Additive manufacturing begins long before a part is printed. It starts with the material itself. Metalysis has built its terrestrial business around producing advanced metal powders using a solid-state process (the Metalysis FFC process) that avoids traditional melting and forging. This approach is reshaping how high-performance alloys are designed, produced, and applied across space manufacturing.

By operating without melting, Metalysis enables alloy combinations that conventional methods struggle to achieve. When metals with very different melting temperatures are combined using traditional techniques, one element may evaporate before the other melts. The solid-state process avoids this challenge entirely, opening the door to new material formulations that deliver strength, durability, and thermal performance in demanding environments.

These metal alloy powders serve as feedstock for downstream powder metallurgy processes such as pressing and sintering or additive manufacturing with applications in space propulsion systems, hypersonics,  lightweight aerospace structures, nuclear fission and fusion, and semiconductor applications. The Metalysis process is far less energy intensive than traditional processes and more efficient in terms of outputs. Additive manufacturing processes further improve efficiency by reducing waste. Instead of machining parts from large billets where most of the material is removed, components are built layer by layer, placing material only where it is needed. This approach supports stronger designs with fewer parts and lower material loss, which is especially valuable in aerospace and space systems.

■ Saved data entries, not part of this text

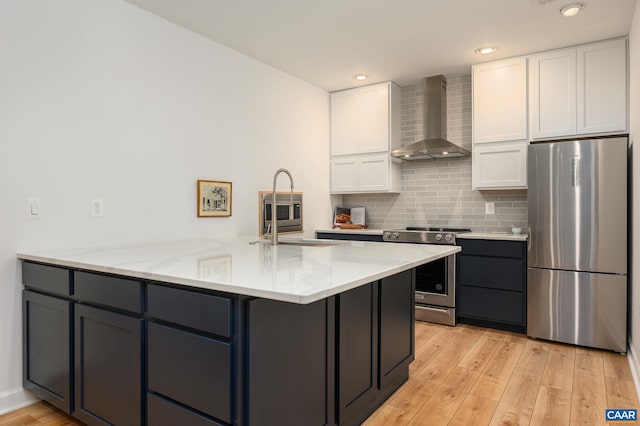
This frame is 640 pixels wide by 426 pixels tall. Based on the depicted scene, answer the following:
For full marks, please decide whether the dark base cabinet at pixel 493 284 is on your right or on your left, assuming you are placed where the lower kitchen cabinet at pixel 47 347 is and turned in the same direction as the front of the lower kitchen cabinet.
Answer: on your left

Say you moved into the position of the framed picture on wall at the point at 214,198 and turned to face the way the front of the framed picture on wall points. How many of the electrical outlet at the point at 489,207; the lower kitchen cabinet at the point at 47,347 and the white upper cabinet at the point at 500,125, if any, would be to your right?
1

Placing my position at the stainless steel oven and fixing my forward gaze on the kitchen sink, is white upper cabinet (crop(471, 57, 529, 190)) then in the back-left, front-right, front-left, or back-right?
back-left

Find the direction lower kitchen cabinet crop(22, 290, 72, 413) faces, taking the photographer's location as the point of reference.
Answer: facing the viewer and to the left of the viewer

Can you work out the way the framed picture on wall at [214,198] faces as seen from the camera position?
facing the viewer and to the right of the viewer

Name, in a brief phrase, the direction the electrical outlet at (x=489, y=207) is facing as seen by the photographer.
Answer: facing the viewer

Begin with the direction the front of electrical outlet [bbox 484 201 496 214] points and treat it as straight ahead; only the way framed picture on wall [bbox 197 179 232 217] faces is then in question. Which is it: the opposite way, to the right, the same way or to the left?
to the left

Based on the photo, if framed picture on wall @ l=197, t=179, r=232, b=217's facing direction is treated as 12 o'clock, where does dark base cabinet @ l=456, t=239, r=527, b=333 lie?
The dark base cabinet is roughly at 11 o'clock from the framed picture on wall.

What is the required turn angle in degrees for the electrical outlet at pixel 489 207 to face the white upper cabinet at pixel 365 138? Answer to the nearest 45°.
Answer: approximately 90° to its right

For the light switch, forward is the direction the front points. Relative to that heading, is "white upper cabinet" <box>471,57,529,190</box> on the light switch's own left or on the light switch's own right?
on the light switch's own left

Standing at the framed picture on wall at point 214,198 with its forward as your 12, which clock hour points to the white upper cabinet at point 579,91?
The white upper cabinet is roughly at 11 o'clock from the framed picture on wall.

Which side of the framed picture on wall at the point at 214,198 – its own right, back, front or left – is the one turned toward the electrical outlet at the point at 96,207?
right
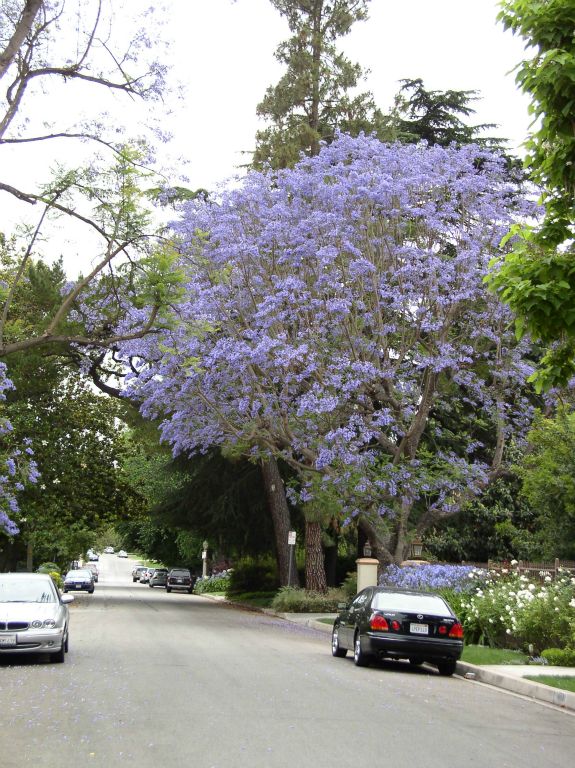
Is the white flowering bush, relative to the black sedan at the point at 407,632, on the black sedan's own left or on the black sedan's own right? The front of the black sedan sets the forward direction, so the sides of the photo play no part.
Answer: on the black sedan's own right

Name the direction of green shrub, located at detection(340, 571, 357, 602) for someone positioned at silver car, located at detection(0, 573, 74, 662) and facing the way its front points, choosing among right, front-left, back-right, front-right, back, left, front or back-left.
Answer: back-left

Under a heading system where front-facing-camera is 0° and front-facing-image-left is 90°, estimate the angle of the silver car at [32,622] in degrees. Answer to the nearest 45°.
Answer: approximately 0°

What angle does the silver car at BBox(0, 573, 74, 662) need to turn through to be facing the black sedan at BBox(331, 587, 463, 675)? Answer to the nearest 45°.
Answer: approximately 90° to its left

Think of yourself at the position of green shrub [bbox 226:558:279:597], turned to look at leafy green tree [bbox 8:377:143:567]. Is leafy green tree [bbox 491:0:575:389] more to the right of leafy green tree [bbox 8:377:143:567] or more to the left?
left

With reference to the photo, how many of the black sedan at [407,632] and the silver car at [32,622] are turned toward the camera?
1

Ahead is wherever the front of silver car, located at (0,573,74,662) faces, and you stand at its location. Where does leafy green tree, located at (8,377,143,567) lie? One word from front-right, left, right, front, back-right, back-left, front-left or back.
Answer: back

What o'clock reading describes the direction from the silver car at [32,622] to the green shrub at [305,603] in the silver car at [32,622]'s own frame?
The green shrub is roughly at 7 o'clock from the silver car.

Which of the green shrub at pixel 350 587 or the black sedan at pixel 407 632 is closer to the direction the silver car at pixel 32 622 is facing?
the black sedan

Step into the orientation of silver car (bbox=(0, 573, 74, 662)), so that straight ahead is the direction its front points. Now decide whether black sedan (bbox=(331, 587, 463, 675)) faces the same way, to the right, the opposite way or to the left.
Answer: the opposite way

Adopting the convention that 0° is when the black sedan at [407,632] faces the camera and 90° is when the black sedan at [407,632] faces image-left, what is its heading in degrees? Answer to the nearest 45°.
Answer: approximately 135°
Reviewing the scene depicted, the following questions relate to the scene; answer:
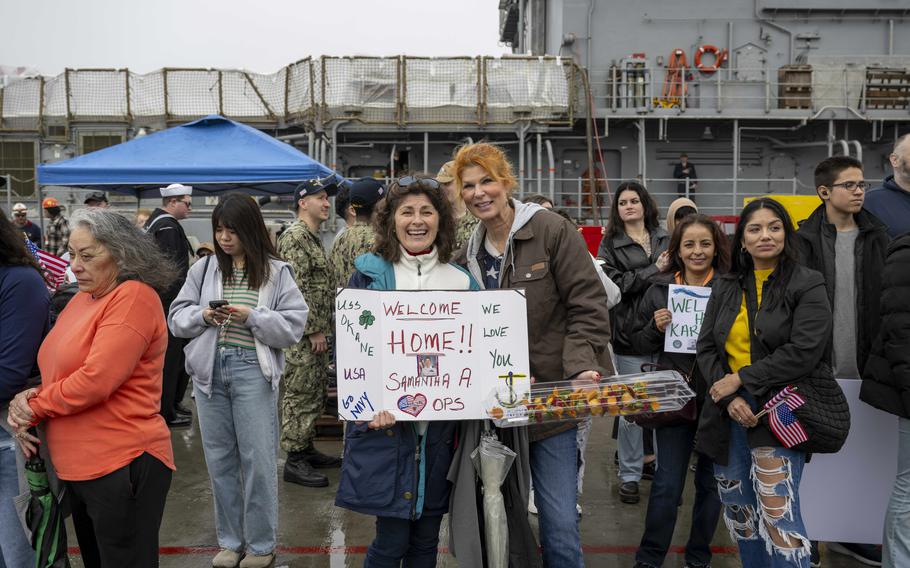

The same process that supports advanced manufacturing on Earth is also influencing how materials are considered for space. Metalysis’ powders are well suited for high-temperature environments and extreme operating conditions common in propulsion and spaceflight hardware. Their ability to tailor alloy composition provides manufacturers with new options to design components that balance performance, weight, and resilience.  Metalysis was recently selected by UK space firm Skyrora for the development and production of a new tantalum and niobium alloy, tanbium, to be applied in nozzles and combustion chambers. 

As space manufacturing evolves, the importance of materials innovation continues to grow. By rethinking how metal powders are produced and applied, solid-state processes like those developed by Metalysis are helping manufacturers build better alloys and more capable systems for Earth and beyond.